This is a very interesting story from a butcher in Wisconsin about a buck he recieved to be butched and mounted.

Buck with broadhead stuck in his brain.
This deer was harvested with a bow on Dec. 30th by Jay Trudell of Delafield Wisconsin . Jay made a great hit on this deer. It expired inside of 50 yards.

On New Years Eve, Jay brought to deer to me to be butchered. I skinned it for a shoulder mount, stopping right behind the ear.

The buck dressed out at 175 pounds and has a good layer of fat on it's rump. Every indication was that this was a normal, healthy deer. I returned the head to Jay for mounting. After the taxidermist capped the skull, he cut the skull plate to remove the antlers. As he finished the cut, he hit metal. Jay got the skull and antlers back and cleaned them and brought them to be to show me what was inside the brain of this deer. The hide was completely healed and did not give away that there was an injury. The threaded portion of the head had snapped off.

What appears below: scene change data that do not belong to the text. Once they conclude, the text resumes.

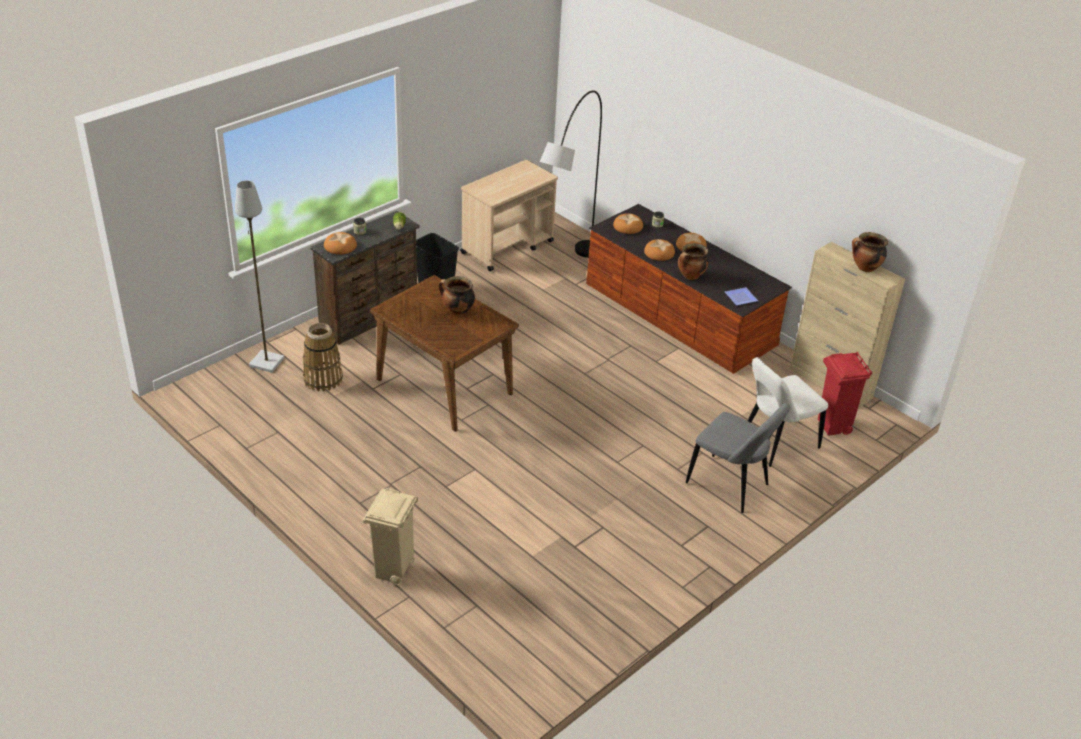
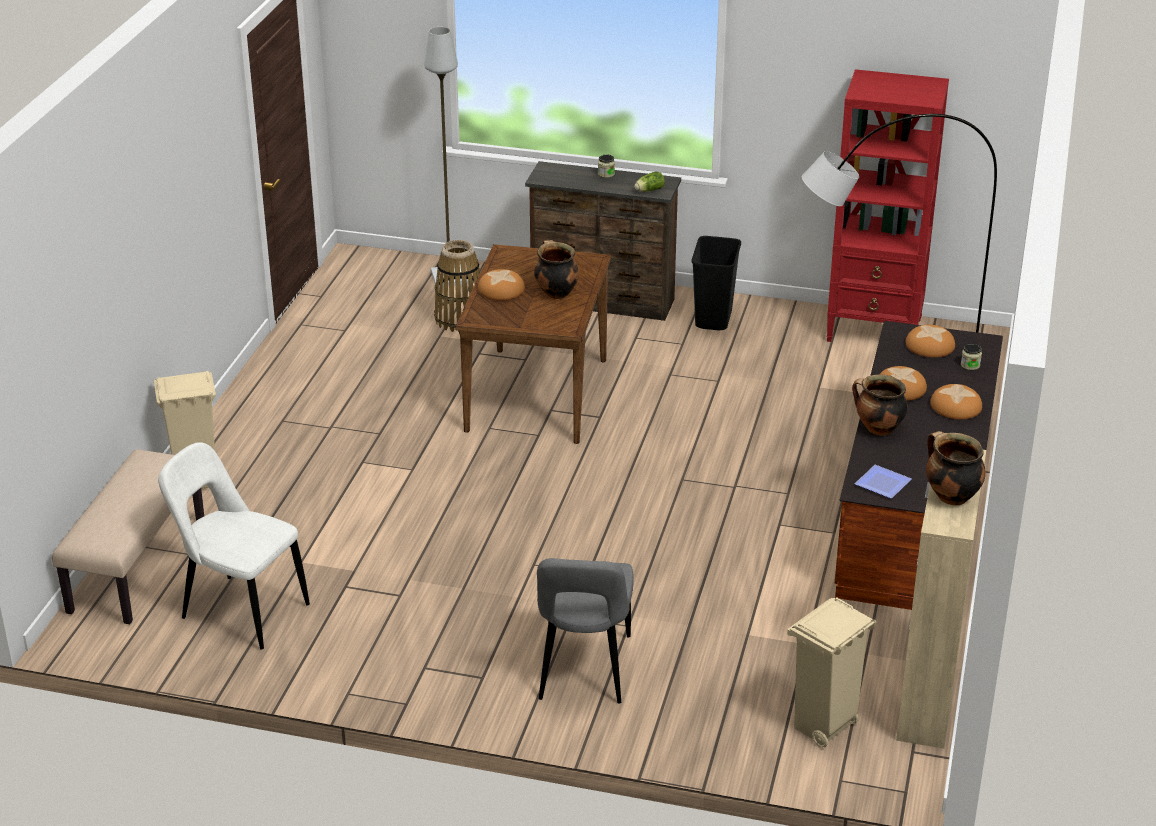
camera: 60 degrees right, 5 degrees down
(340, 246) = (562, 175): bread -> bread (501, 290)
(466, 636) = (136, 564): none -> beige bench
(508, 247) = (875, 330): beige cart -> red bookcase
(776, 444) = (718, 685): white chair -> white chair (240, 610)
(833, 426) = (823, 728): red trash can -> beige trash can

The deer had been shot in a prior season with a Wasp Hammer broadhead. It entered the brain but did not kill the deer. It also passed through the hinge of the jaw and had grown over with bone and prevented the jaw from opening all but the smallest amount. The brain was infected around the puncture wound. I'm not sure which portion of the brain was injured but I suspect it was the part that helps the deer avoid a hunter.

I placed one of my aging jaws next to the skull to show how the jaw hinge should look.

Here you can see the opposite healthy side

The bone had grown over the broadhead and through the vent in the blade and bridged the gap.

The upper left arrow shows how much hinge movement was allowed in the jaw, The opening and closing of the mouth had worn a curved area away

There must be some less than lethal hunters where Jays hunts because 2 years prior to this, Jay's brother brought me a deer with a damaged hind quarter. Upon removing the meat from that deer I discovered a portion of a broadhead embedded in femur (hind quarter) I included the bone from the opposite (healthy) side of the same deer as a comparison. Both of these injuries were at least a year old. These are tough animals.

I told Jay that from now on, every time he brings me a deer to butcher, I will sweep it with a metal detector to prevent damaging my butchering equipment.